◆ **Task to complete**:
Would you reproduce every line of the records below, word for word and in the same order?

◆ **Data entries**:

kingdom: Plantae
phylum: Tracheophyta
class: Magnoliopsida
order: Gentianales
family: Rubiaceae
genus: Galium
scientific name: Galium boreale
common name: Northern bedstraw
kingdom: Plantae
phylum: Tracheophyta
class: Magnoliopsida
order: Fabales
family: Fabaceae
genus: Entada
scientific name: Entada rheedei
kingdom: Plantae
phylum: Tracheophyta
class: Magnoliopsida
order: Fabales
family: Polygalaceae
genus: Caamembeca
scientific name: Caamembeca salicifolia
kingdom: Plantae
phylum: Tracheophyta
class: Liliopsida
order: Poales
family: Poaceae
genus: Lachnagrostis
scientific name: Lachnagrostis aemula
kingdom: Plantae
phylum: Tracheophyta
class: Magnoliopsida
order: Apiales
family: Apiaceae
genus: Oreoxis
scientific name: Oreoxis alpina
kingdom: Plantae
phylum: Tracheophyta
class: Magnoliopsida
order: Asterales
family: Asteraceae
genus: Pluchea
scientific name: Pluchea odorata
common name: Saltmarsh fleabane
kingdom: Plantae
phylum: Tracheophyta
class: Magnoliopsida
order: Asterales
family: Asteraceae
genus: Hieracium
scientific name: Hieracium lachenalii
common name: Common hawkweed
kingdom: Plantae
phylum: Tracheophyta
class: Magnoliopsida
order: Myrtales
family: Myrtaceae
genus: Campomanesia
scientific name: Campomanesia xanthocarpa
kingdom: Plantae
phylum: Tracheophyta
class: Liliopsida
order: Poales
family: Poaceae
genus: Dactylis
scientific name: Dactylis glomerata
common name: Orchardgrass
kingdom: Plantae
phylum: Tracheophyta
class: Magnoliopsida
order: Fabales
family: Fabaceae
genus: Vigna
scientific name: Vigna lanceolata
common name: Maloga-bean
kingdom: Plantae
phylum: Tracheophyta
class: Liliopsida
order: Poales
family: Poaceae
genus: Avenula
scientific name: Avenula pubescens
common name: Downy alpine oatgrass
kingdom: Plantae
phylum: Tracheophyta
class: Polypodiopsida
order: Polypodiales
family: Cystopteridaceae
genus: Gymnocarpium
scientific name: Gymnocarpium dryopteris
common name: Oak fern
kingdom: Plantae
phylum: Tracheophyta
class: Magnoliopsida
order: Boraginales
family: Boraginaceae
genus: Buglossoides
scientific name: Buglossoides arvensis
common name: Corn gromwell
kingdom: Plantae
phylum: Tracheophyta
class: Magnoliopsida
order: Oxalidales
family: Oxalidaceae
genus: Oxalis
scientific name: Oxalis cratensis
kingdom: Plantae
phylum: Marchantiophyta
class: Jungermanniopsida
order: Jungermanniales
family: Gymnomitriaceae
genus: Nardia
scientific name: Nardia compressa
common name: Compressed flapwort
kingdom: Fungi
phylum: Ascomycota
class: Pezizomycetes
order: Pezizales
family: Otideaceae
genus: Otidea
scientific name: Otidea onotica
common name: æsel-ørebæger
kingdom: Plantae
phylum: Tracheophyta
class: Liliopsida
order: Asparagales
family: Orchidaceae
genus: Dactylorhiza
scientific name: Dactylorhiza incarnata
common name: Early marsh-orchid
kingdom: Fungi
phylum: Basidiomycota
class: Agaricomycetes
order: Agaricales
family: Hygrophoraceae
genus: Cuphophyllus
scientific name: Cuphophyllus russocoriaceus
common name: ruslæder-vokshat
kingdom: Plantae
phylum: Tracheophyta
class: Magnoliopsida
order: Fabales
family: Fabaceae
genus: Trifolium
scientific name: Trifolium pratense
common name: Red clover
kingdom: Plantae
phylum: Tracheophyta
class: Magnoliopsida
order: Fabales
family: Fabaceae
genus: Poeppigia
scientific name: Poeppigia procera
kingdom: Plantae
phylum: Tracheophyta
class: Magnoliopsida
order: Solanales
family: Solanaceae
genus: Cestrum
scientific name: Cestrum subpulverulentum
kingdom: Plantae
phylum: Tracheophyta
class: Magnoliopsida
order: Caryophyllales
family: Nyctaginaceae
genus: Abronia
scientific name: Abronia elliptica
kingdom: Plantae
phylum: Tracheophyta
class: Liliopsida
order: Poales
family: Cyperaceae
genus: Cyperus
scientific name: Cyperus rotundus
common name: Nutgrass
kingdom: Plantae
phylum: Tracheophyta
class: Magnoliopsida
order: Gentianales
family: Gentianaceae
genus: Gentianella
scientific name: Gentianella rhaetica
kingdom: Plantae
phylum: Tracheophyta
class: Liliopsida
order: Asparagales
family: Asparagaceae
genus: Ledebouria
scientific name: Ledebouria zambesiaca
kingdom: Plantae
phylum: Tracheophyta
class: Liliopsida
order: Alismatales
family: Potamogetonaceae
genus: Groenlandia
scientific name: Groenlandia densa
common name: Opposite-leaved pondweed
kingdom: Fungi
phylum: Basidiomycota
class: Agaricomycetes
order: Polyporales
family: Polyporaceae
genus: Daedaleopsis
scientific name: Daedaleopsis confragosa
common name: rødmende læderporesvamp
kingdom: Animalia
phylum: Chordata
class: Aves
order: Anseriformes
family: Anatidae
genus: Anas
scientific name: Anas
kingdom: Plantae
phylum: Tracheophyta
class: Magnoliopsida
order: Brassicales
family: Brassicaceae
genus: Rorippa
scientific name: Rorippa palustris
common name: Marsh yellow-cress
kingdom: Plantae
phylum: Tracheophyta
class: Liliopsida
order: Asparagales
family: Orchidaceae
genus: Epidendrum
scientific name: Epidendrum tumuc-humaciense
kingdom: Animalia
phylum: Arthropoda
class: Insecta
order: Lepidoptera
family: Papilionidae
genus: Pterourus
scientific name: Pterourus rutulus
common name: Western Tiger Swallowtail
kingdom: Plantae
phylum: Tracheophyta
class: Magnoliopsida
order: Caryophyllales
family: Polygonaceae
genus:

◆ **Output below**:
kingdom: Plantae
phylum: Tracheophyta
class: Magnoliopsida
order: Gentianales
family: Rubiaceae
genus: Galium
scientific name: Galium boreale
common name: Northern bedstraw
kingdom: Plantae
phylum: Tracheophyta
class: Magnoliopsida
order: Fabales
family: Fabaceae
genus: Entada
scientific name: Entada rheedei
kingdom: Plantae
phylum: Tracheophyta
class: Magnoliopsida
order: Fabales
family: Polygalaceae
genus: Caamembeca
scientific name: Caamembeca salicifolia
kingdom: Plantae
phylum: Tracheophyta
class: Liliopsida
order: Poales
family: Poaceae
genus: Lachnagrostis
scientific name: Lachnagrostis aemula
kingdom: Plantae
phylum: Tracheophyta
class: Magnoliopsida
order: Apiales
family: Apiaceae
genus: Oreoxis
scientific name: Oreoxis alpina
kingdom: Plantae
phylum: Tracheophyta
class: Magnoliopsida
order: Asterales
family: Asteraceae
genus: Pluchea
scientific name: Pluchea odorata
common name: Saltmarsh fleabane
kingdom: Plantae
phylum: Tracheophyta
class: Magnoliopsida
order: Asterales
family: Asteraceae
genus: Hieracium
scientific name: Hieracium lachenalii
common name: Common hawkweed
kingdom: Plantae
phylum: Tracheophyta
class: Magnoliopsida
order: Myrtales
family: Myrtaceae
genus: Campomanesia
scientific name: Campomanesia xanthocarpa
kingdom: Plantae
phylum: Tracheophyta
class: Liliopsida
order: Poales
family: Poaceae
genus: Dactylis
scientific name: Dactylis glomerata
common name: Orchardgrass
kingdom: Plantae
phylum: Tracheophyta
class: Magnoliopsida
order: Fabales
family: Fabaceae
genus: Vigna
scientific name: Vigna lanceolata
common name: Maloga-bean
kingdom: Plantae
phylum: Tracheophyta
class: Liliopsida
order: Poales
family: Poaceae
genus: Avenula
scientific name: Avenula pubescens
common name: Downy alpine oatgrass
kingdom: Plantae
phylum: Tracheophyta
class: Polypodiopsida
order: Polypodiales
family: Cystopteridaceae
genus: Gymnocarpium
scientific name: Gymnocarpium dryopteris
common name: Oak fern
kingdom: Plantae
phylum: Tracheophyta
class: Magnoliopsida
order: Boraginales
family: Boraginaceae
genus: Buglossoides
scientific name: Buglossoides arvensis
common name: Corn gromwell
kingdom: Plantae
phylum: Tracheophyta
class: Magnoliopsida
order: Oxalidales
family: Oxalidaceae
genus: Oxalis
scientific name: Oxalis cratensis
kingdom: Plantae
phylum: Marchantiophyta
class: Jungermanniopsida
order: Jungermanniales
family: Gymnomitriaceae
genus: Nardia
scientific name: Nardia compressa
common name: Compressed flapwort
kingdom: Fungi
phylum: Ascomycota
class: Pezizomycetes
order: Pezizales
family: Otideaceae
genus: Otidea
scientific name: Otidea onotica
common name: æsel-ørebæger
kingdom: Plantae
phylum: Tracheophyta
class: Liliopsida
order: Asparagales
family: Orchidaceae
genus: Dactylorhiza
scientific name: Dactylorhiza incarnata
common name: Early marsh-orchid
kingdom: Fungi
phylum: Basidiomycota
class: Agaricomycetes
order: Agaricales
family: Hygrophoraceae
genus: Cuphophyllus
scientific name: Cuphophyllus russocoriaceus
common name: ruslæder-vokshat
kingdom: Plantae
phylum: Tracheophyta
class: Magnoliopsida
order: Fabales
family: Fabaceae
genus: Trifolium
scientific name: Trifolium pratense
common name: Red clover
kingdom: Plantae
phylum: Tracheophyta
class: Magnoliopsida
order: Fabales
family: Fabaceae
genus: Poeppigia
scientific name: Poeppigia procera
kingdom: Plantae
phylum: Tracheophyta
class: Magnoliopsida
order: Solanales
family: Solanaceae
genus: Cestrum
scientific name: Cestrum subpulverulentum
kingdom: Plantae
phylum: Tracheophyta
class: Magnoliopsida
order: Caryophyllales
family: Nyctaginaceae
genus: Abronia
scientific name: Abronia elliptica
kingdom: Plantae
phylum: Tracheophyta
class: Liliopsida
order: Poales
family: Cyperaceae
genus: Cyperus
scientific name: Cyperus rotundus
common name: Nutgrass
kingdom: Plantae
phylum: Tracheophyta
class: Magnoliopsida
order: Gentianales
family: Gentianaceae
genus: Gentianella
scientific name: Gentianella rhaetica
kingdom: Plantae
phylum: Tracheophyta
class: Liliopsida
order: Asparagales
family: Asparagaceae
genus: Ledebouria
scientific name: Ledebouria zambesiaca
kingdom: Plantae
phylum: Tracheophyta
class: Liliopsida
order: Alismatales
family: Potamogetonaceae
genus: Groenlandia
scientific name: Groenlandia densa
common name: Opposite-leaved pondweed
kingdom: Fungi
phylum: Basidiomycota
class: Agaricomycetes
order: Polyporales
family: Polyporaceae
genus: Daedaleopsis
scientific name: Daedaleopsis confragosa
common name: rødmende læderporesvamp
kingdom: Animalia
phylum: Chordata
class: Aves
order: Anseriformes
family: Anatidae
genus: Anas
scientific name: Anas
kingdom: Plantae
phylum: Tracheophyta
class: Magnoliopsida
order: Brassicales
family: Brassicaceae
genus: Rorippa
scientific name: Rorippa palustris
common name: Marsh yellow-cress
kingdom: Plantae
phylum: Tracheophyta
class: Liliopsida
order: Asparagales
family: Orchidaceae
genus: Epidendrum
scientific name: Epidendrum tumuc-humaciense
kingdom: Animalia
phylum: Arthropoda
class: Insecta
order: Lepidoptera
family: Papilionidae
genus: Pterourus
scientific name: Pterourus rutulus
common name: Western Tiger Swallowtail
kingdom: Plantae
phylum: Tracheophyta
class: Magnoliopsida
order: Caryophyllales
family: Polygonaceae
genus:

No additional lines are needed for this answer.